> [Source text]
:::::

How to Stay Curious When You Deeply Disagree With Someone

When someone’s worldview feels harmful, frustrating, or painfully different from our own, curiosity can feel almost impossible.

Many of us want to respond with compassion, but instead feel judgment, defensiveness, or anger. This article explores how curiosity can interrupt that cycle — and why it may be one of the best ways we can make relational change in a polarized world.

When Ignorance Meets Arrogance

I was recently struck by a quote from Buddhist teacher Kaira Jewel Lingo:

“We need to learn to have compassion for people’s ignorance.”

Throughout the week, I found myself reflecting on this and just how difficult this is for me to do. Rather than compassion, my first instincts tend toward judgement, othering, and inner frustration.

Why don’t they see what I see?! How can this be what they think? Haven’t they ever [insert any of my own experiences]?! If only they would…

And before I know it – I’ve met the perceived ignorance of another with arrogance of my own.

But what if both of these are two sides of the same coin? What if an expansion of Kaira Jewel Lingo’s quote might look something like:

We need to learn to have compassion for people’s ignorance and arrogance – including our own.

:::::

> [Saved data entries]
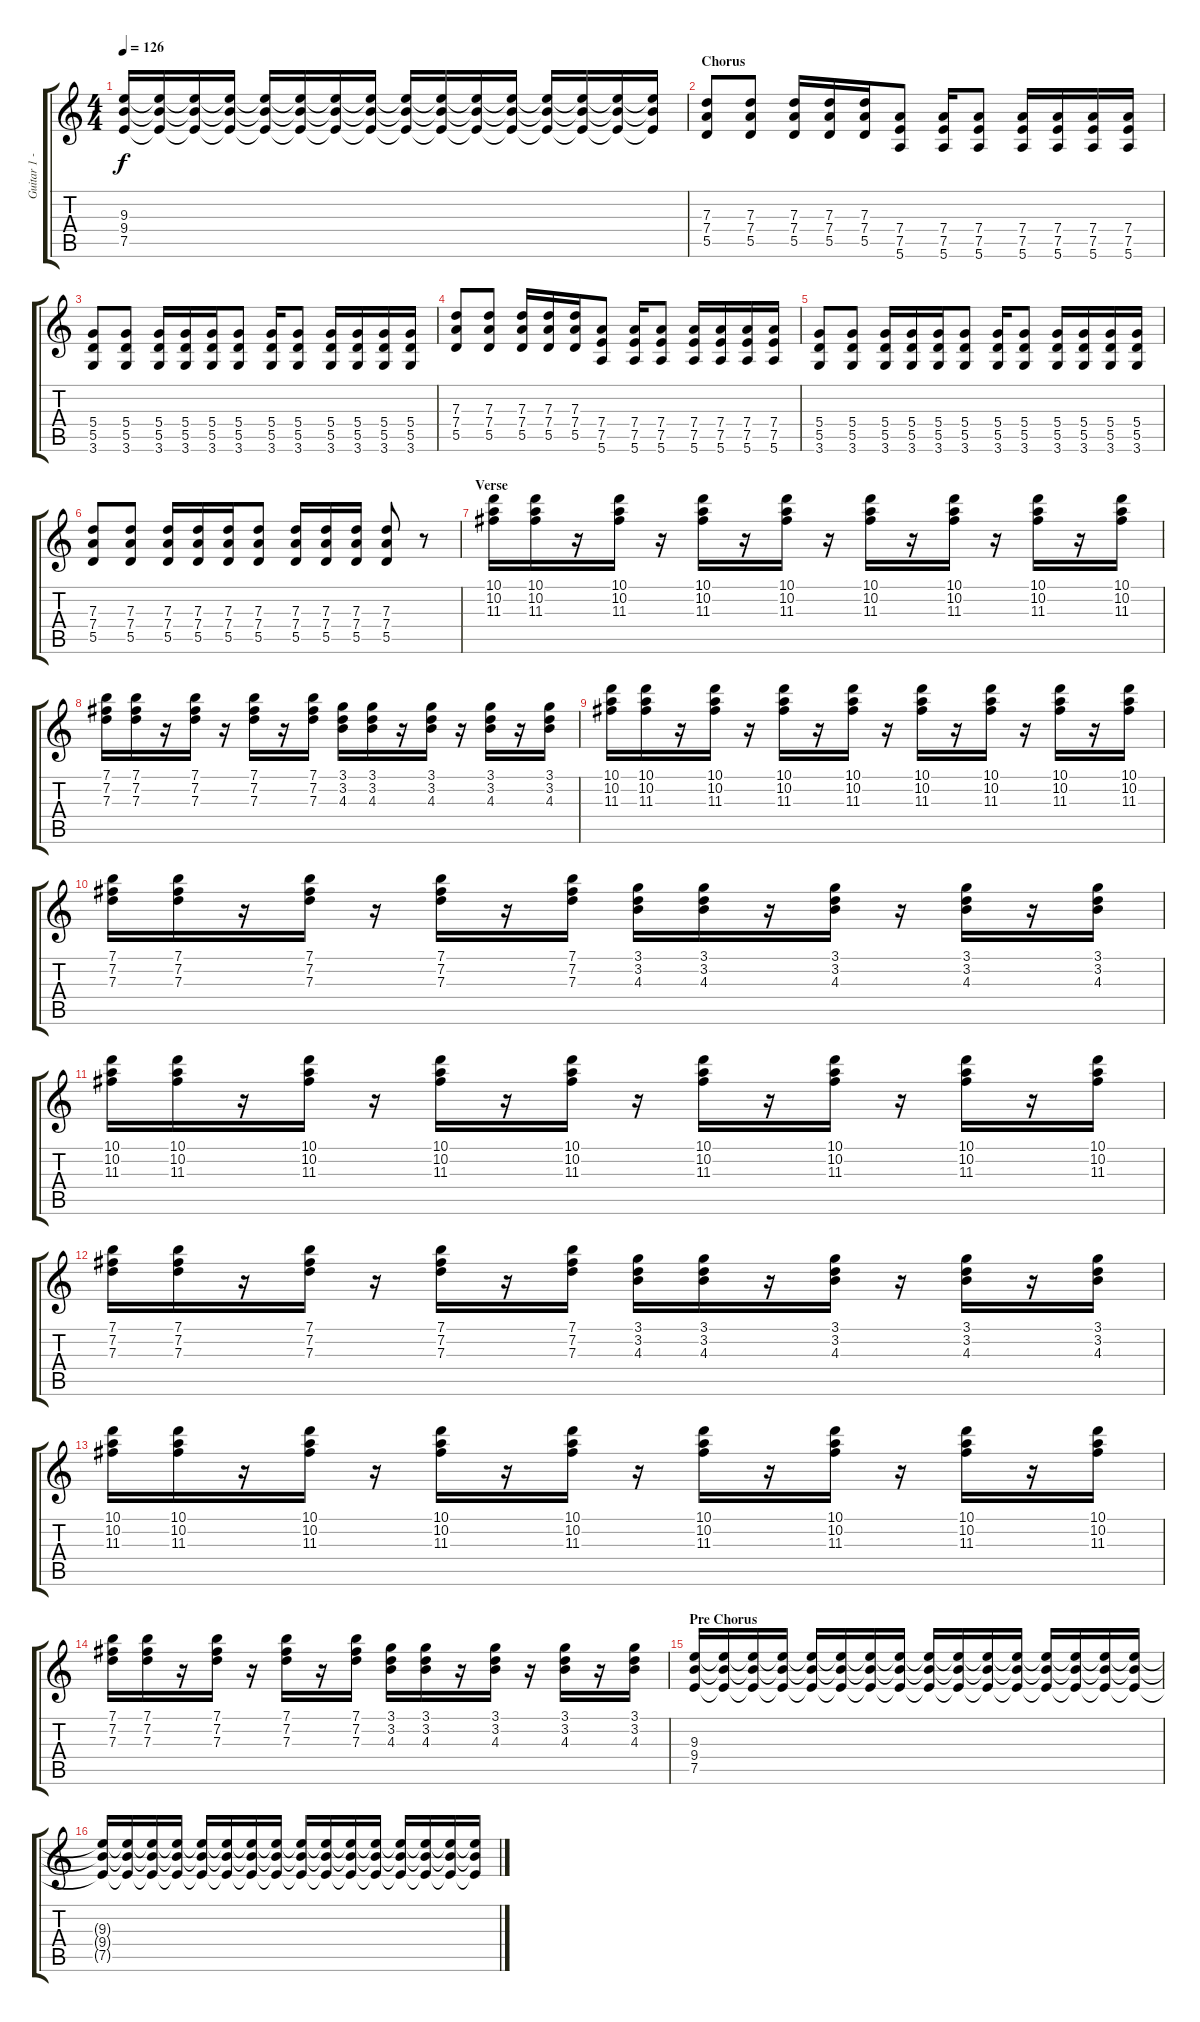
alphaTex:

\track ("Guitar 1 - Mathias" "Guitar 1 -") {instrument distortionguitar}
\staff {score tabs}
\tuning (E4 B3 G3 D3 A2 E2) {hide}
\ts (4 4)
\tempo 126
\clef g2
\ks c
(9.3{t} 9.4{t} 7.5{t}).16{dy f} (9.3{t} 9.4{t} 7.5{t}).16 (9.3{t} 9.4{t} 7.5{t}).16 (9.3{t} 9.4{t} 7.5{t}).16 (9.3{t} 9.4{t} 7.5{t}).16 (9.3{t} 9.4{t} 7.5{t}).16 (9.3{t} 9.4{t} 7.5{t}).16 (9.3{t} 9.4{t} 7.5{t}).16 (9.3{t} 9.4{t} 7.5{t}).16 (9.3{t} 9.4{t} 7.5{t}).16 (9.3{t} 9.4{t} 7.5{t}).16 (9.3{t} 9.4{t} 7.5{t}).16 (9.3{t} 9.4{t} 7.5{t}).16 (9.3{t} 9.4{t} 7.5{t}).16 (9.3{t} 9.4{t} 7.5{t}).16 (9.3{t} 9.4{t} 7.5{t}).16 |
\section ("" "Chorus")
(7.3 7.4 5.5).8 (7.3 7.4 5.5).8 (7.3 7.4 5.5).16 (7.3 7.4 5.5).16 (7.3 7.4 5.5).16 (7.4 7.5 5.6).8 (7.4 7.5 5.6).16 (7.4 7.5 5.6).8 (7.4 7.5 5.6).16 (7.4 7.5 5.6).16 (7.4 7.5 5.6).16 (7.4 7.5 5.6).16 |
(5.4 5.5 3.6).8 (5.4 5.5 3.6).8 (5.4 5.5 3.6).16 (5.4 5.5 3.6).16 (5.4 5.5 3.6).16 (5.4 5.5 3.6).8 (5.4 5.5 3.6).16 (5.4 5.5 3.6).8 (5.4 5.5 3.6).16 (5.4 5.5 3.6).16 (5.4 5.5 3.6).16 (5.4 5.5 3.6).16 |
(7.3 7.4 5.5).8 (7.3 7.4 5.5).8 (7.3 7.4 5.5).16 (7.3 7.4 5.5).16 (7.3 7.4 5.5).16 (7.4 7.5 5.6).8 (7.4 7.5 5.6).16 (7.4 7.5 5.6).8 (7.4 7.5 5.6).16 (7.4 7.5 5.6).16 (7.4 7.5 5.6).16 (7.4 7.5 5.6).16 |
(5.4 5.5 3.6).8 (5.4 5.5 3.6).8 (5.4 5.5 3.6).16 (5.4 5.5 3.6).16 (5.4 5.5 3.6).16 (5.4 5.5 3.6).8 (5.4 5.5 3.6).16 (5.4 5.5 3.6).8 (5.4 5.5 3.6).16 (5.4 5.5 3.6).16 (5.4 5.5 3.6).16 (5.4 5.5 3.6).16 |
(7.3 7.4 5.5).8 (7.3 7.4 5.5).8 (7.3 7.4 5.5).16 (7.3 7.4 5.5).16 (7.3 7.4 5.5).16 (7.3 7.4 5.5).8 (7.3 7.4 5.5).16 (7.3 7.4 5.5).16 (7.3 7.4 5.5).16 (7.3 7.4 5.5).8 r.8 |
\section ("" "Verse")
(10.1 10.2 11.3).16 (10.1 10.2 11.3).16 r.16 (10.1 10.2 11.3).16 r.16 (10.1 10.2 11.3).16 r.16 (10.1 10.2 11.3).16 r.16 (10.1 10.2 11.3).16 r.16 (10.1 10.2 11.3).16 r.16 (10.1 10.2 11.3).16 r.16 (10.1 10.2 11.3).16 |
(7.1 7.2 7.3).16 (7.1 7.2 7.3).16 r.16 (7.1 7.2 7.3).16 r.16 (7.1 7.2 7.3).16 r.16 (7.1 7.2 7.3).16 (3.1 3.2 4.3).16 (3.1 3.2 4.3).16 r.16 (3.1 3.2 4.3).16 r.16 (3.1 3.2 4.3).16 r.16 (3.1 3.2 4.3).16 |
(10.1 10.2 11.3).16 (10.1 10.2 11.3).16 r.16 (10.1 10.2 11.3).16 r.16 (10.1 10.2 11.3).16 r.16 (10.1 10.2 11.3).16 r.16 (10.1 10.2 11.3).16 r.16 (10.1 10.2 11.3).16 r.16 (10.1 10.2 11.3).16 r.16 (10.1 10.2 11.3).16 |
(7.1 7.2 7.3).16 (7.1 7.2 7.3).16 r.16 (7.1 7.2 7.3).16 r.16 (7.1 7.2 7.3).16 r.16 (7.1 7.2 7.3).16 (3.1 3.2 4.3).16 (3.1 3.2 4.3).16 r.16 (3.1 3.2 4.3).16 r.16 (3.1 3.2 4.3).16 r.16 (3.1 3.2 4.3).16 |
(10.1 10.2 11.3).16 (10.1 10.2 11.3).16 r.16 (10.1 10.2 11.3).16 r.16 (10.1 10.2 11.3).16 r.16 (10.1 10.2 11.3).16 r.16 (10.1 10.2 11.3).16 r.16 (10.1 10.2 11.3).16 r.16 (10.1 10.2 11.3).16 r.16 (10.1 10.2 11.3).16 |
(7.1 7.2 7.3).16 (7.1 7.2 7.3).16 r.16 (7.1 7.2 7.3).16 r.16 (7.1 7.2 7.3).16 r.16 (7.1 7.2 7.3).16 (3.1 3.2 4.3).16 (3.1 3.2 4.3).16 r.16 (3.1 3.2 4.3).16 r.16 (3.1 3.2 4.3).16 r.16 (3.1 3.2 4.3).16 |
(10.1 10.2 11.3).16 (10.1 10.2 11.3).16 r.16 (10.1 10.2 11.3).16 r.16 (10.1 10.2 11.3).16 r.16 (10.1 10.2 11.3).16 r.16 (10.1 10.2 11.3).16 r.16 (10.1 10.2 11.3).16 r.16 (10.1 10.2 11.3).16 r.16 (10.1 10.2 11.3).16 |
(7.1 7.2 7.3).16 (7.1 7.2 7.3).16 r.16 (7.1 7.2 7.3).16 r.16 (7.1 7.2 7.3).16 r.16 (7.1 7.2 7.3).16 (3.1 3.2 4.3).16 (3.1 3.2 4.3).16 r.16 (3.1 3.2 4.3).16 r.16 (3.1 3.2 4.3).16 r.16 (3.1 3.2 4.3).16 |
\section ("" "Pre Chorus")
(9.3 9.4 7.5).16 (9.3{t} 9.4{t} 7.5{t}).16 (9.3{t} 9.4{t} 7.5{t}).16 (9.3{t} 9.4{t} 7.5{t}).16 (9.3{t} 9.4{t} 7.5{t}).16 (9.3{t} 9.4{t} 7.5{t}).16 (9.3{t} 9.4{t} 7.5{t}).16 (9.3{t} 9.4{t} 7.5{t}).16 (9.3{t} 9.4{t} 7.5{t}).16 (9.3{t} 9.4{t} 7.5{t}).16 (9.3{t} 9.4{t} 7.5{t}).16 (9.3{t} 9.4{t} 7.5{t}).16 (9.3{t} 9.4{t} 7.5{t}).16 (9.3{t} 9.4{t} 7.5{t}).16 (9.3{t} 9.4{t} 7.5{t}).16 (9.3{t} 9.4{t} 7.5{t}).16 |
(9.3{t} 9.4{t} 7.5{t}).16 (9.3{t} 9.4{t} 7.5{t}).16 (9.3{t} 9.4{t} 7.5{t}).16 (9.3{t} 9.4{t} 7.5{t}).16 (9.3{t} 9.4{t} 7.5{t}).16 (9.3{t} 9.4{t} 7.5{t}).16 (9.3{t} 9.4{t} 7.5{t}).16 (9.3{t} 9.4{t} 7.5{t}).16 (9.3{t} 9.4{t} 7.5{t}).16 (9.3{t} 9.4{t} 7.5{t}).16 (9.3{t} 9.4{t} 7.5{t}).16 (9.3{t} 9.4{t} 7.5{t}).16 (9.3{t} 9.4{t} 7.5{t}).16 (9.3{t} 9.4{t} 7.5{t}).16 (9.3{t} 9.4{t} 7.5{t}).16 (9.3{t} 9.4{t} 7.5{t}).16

:::::

> [Exercise instructions]
1 - Translate this sentence from the article on curiosity into Spanish: "When someone’s worldview feels harmful, frustrating, or painfully different from our own, curiosity can feel almost impossible."
2 - Write a continuation of the article on curiosity, beginning right after its final sentence.
The rows aren't needed for anything here.

> [Answer set]
1 - Cuando la visión del mundo de alguien nos parece dañina, frustrante o dolorosamente distinta de la nuestra, la curiosidad puede parecer casi imposible.

2 -
Because in a world of so much uncertainty – where so many of the systems around us work to invisibilize our humanity – it’s natural to reach for certainty in our own ways. To draw circles around what we know and who we know as a way of creating stability – as a way of not putting ourselves in a position to be hurt or feel invisibilized even further.

Each of us creating our own internal lists of “what we know is true” and coming off as ignorant to others with different life experiences and worldviews. And vice versa.

This dynamic feels like a bit of a death spiral pulling us toward more polarization, separation, and closed-off relationships. Feeling more sure of where we stand…but further apart from those around us. (I certainly feel this with the family member ​I wrote about last week​.)

So what might actually interrupt this dynamic?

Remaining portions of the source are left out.